I was in #Philadelphia this weekend on a cultural excursion.  I visited the new Barnes Foundation Museum, a controversial subject in the art world.  Scattered along the Ben Franklin Parkway, you’ll find the Philadelphia Museum of Art facing City Hall, flanked by the Franklin Institute for Scientific Research and the Free Library of Philadelphia.  The flags of all the nations of the world line the roadway.  This urban design was penned by Ben Franklin himself, in an effort to make a visual connection among politics, culture, learning, history, and art.

And now the new Barnes Museum takes its place there as well.  Designed by Todd Williams and Billie Tsien, a husband and wife architecture team from Manhattan, the building itself is a gorgeous modern construction of stone, wood, and glass, utilizing light, space, and simple lines to make an airy and open, but warm and inviting space.  It is ideal for the art after dark gatherings that the city museums are known for.

But the Barnes brings scandal with it.

The Barnes collection was originally housed in the suburbs, in the estate of Mr. Albert Barnes.  This self-made man came into his fortune by developing a drug called Argyrol that prevented newborns from contracting gonorrhea from their mothers during birth, which often resulted in infant blindness.  (For the record: every newborn’s eyes are still treated today, immediately after birth, although now we use anti-bacterial medicines, and not the silver protein that Barnes patented.)  The point here is that Barnes grew up simply and was grounded in pragmatism. He had a love for science, dogs, and horses, and a distinct dislike for the elitism of the upper crust.  He taught himself about art, and began collecting impressionist works in a time when impressionism was still a coup.  His collection spans all different types of artwork, and every provenencial century and geography imaginable, from ancient Egyptian jewelry to medieval iron works to 16th Century furniture to 181 Renoirs (entirely too many plump, pink women, in my opinion) to the most delightful Picassos, Matisses, Seurats, and Modiglianis.  And then, in the fashion of Isabella Stewart Gardner in Boston and Henry Clay Frick in New York City, he grouped them however he liked.  Touring the museum, one imagines that Barnes is the ideal muse for the modern interior decorator, because he managed to create unexpected and yet intuitive connections between otherwise disparate pieces.  An African tribal mask beside an elongated Modigliani, or a graceful pastel Degas beneath an imaginative Miro.

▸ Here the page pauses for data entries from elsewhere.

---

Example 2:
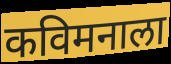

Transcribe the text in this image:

कविमनाला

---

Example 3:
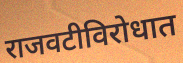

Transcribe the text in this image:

राजवटीविरोधात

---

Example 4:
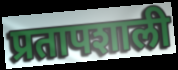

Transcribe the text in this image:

प्रतापशाली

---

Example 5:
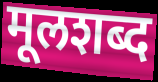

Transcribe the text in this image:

मूलशब्द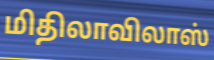
மிதிலாவிலாஸ்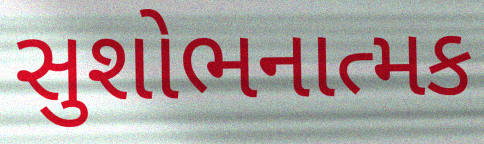
સુશોભનાત્મક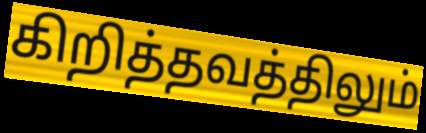
கிறித்தவத்திலும்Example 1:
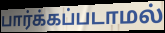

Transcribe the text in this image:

பார்க்கப்படாமல்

But his disdain for elitism continued even as his collection grew.  He hated when people of privilege asked to see his collection.  One story even goes that when a United States Senator arrived in front of Barnes’ mansion and sent the black chauffeur up to request a viewing, Barnes gave the chauffeur a tour and made the Senator sit in the car.  

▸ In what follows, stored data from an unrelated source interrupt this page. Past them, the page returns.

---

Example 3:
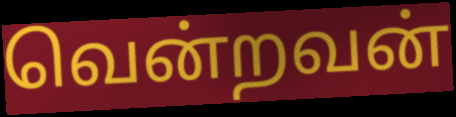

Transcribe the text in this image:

வென்றவன்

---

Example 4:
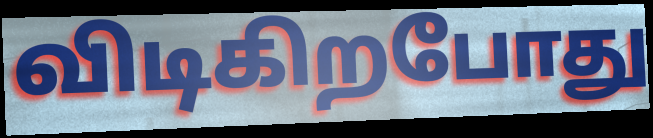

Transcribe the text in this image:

விடிகிறபோது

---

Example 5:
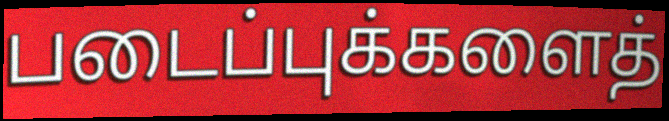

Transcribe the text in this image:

So the scandal comes in the move.  Barnes clearly stipulated in his will that his collection was not to be moved, not to be touched, not to be changed.  But then why is this estimable artwork 20 miles from where he left it?  Critics will say his will and last wishes were broken and betrayed.  Insiders will tell you that the Barnes Foundation could not perpetuate itself after severe visitation restrictions were put in place by the Merion township in which it once stood; after all, if you limit visitation to Tuesday through Friday, 10:00am to 4:00pm, and no more than 50 visitors in the building at a time, you’re going to end up hard-pressed to pay the electric bill.  

Even as you tour this magnificent building, contemplating provocative pieces in new ways and exploring the phenomenon of human artistic expression, there are dirtier questions that spring to mind.  Would Barnes be pleased that his collection was moved in direct contradiction to his will (and his will), knowing that the old ways couldn’t be sustained and the art wouldn’t long be seen by the very people he was trying to reach and educate?  Would he be happy that his collection is now much more accessible to the inner-city denizens that, in all likelihood, trace a genetic line back to the chauffeurs of his day?  Would he be angry that the elitist art world used elitist money to fight for the right to allow the museum to be open to the elite and the common man, alike?  

There are many questions that stay with you as you leave the Barnes museum.  First: “What would Mr. Barnes be thinking about the semi-commercialization of his art collection?”  And second?  Probably: “Why so many goddam naked Renoirs?”